Because LibO, AOo, & EO run on various platforms, I suspect that, as a
malware vector, they are less vulnerable than MSO on Windows.
By way of example, I can't use JabBib on my laptop, because the version
in the official distro repository is incompatible with the specific
setup of my laptop. There are two or three other programs I'd like to
install, but have similar issues. If I had the drive space, I could
install the tool chain required to compile the programs from source code.

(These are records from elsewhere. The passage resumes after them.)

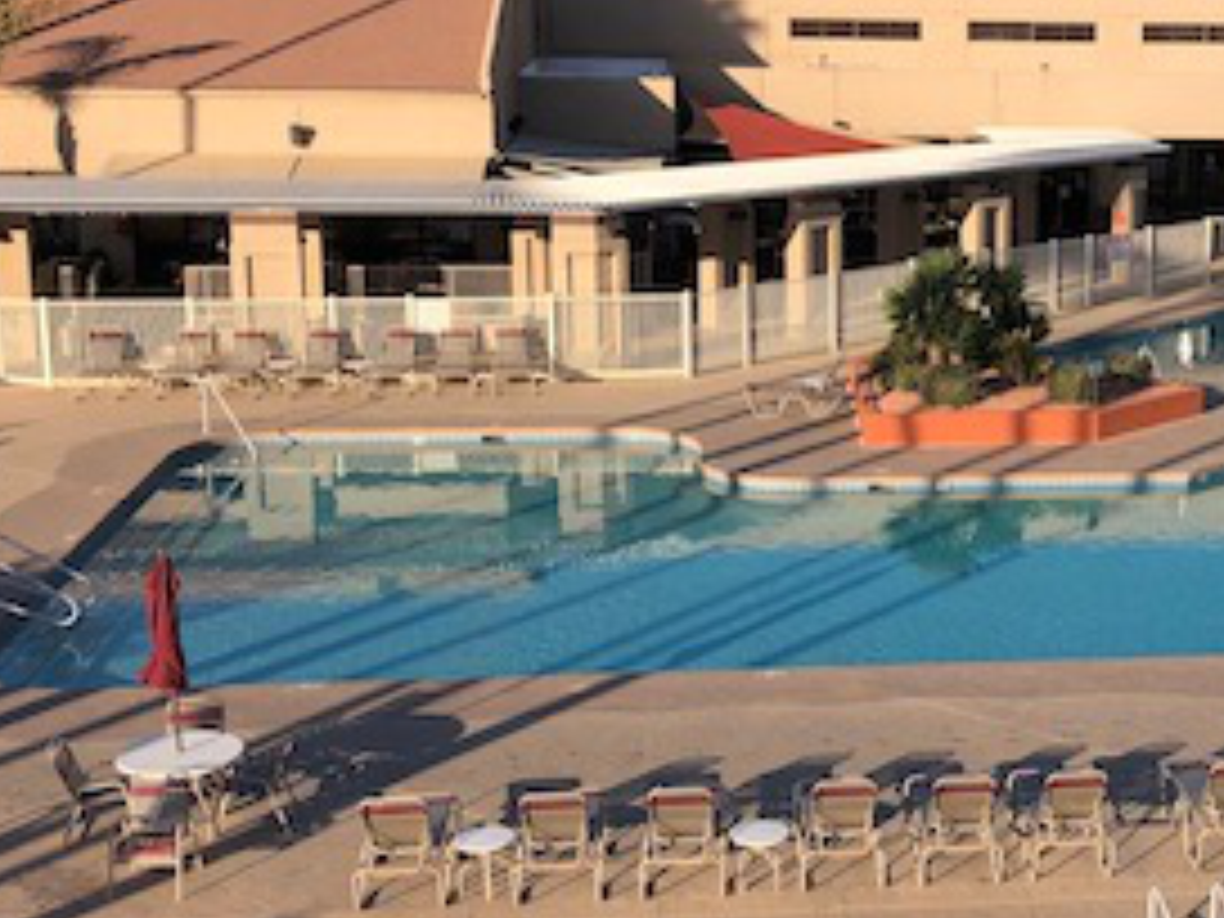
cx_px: 1062
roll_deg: -0.2
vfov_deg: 22.2
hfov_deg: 28.4
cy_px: 500
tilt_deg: -14.9
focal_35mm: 66
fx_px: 2334
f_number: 1.8
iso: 20
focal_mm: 3.99
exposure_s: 1/1715
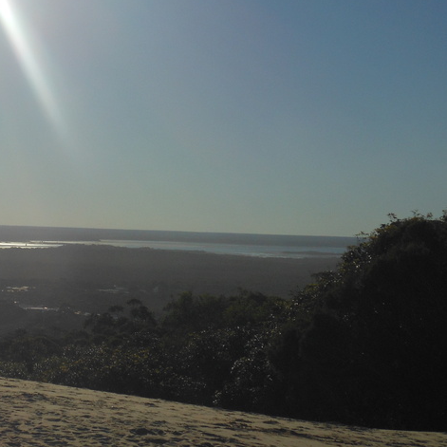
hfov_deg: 17.6
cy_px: 177
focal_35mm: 96
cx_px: -28
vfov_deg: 18.1
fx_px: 1403
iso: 80
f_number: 12.5
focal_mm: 8.9
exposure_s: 1/500
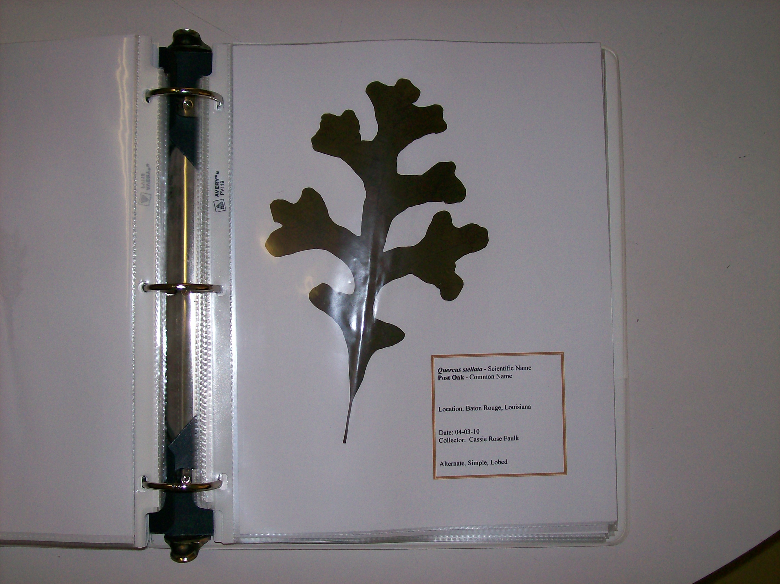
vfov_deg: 32.1
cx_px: 390
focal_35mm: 45
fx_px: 1013
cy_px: 292
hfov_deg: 42.1
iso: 80
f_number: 3
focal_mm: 7.6
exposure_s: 1/73.1
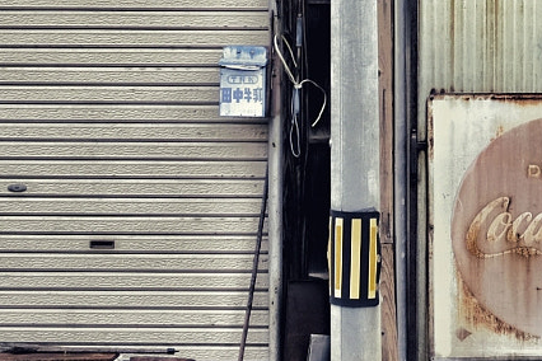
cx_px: 445
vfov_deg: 6.8
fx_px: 2996
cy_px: -88
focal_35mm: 199
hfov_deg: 10.3
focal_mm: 35
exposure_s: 1/1400
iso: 200
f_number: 2
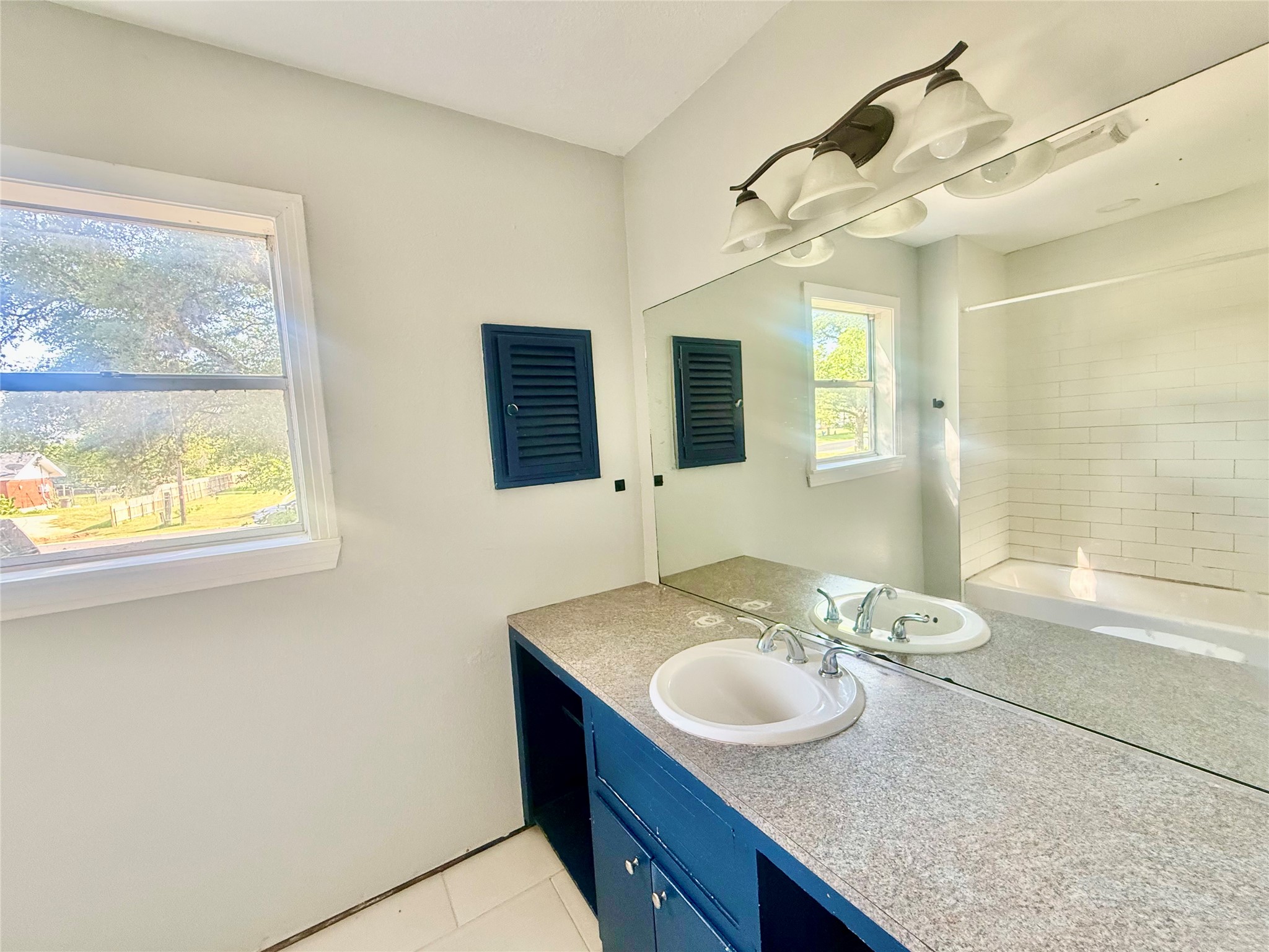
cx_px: 634
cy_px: 476
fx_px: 513
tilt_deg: -4.3
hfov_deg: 102.1
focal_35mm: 14
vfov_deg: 85.7
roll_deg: +3.9
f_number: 2.2
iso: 320
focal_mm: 2.22
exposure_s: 1/92
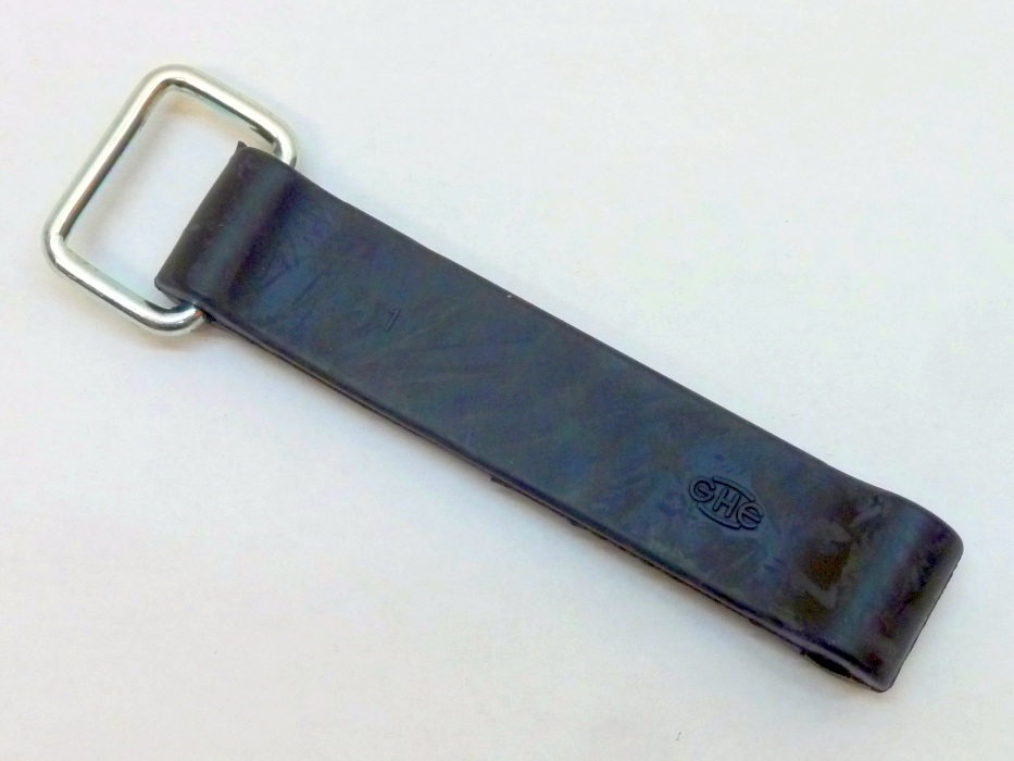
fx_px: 1406
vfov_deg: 30.3
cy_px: 380
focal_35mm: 48
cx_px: 507
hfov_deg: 39.7
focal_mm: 7.9
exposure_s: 1/25
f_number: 3.8
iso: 400
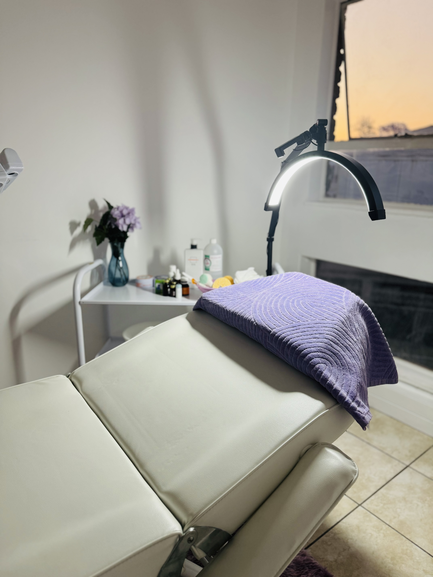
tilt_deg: -14.6
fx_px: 400
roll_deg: -2.0
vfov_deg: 71.6
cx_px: 216
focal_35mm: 24
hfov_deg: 56.8
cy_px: 288
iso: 125
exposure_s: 1/100
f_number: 1.78
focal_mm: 6.76
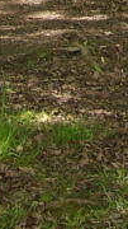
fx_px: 1427
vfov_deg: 8.7
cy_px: -221
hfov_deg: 5.1
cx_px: 128
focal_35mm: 236
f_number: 2.8
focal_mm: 6.3
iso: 80
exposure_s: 1/160
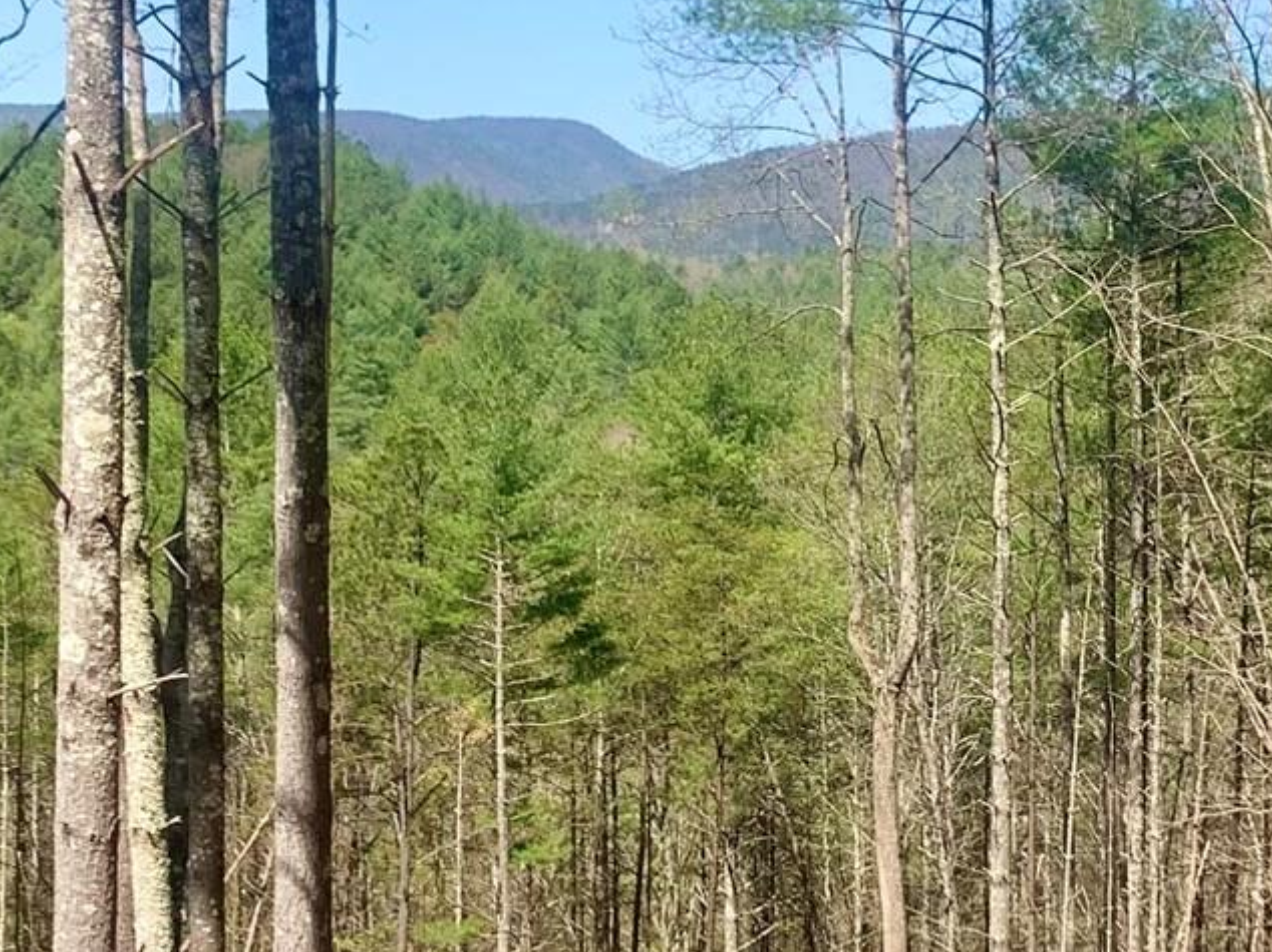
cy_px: 591
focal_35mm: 84
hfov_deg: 22.7
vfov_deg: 17.5
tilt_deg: -2.9
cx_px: 1136
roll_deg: -0.7
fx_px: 3085
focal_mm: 4.25
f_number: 1.8
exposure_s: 1/1490
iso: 25
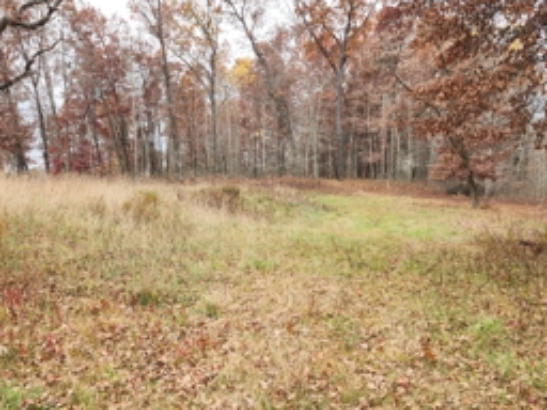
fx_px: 521
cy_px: 287
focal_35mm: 33
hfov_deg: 55.3
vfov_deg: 42.1
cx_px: 283
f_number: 1.8
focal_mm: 5.4
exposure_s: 1/216
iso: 20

The apparent increase is insecurity that support for the number of macro
languages that LibO & AOo brings, is nullified by the macro writer not
knowing what components of that language are available on the target
machine.
It's difficult for anyone to find any flaws that can be exploited by
writing some nasty macro.
At least one "proof of concept" "nasty" macro was publicly released for
OOo. I've seen a couple of posts, and articles, that imply that there
are some OOo/LibO/AOo ^2 specific macros in the wild, but nothing that
can be confirmed.
Although yes, not allowing macros of any sort to run would be more secure, the default installation is to only allow macros from trusted sources and unsigned macros are disabled. So, macros signed by a trusted source are allowed and nothing else. This includes macros included with LO that may be part of things such as certain Wizards; at least there used to be wizards for things like document migration included.
I think that disabling all macros would be confusing if you attempted to use a Wizard and it failed to run. I could be mistaken, I did not bother to test (lazy I guess).
I don't consider LO usable until I have lowered the setting one level, which requires that I say yes / no for every document that I load that runs macros. I never set it to just run any macro.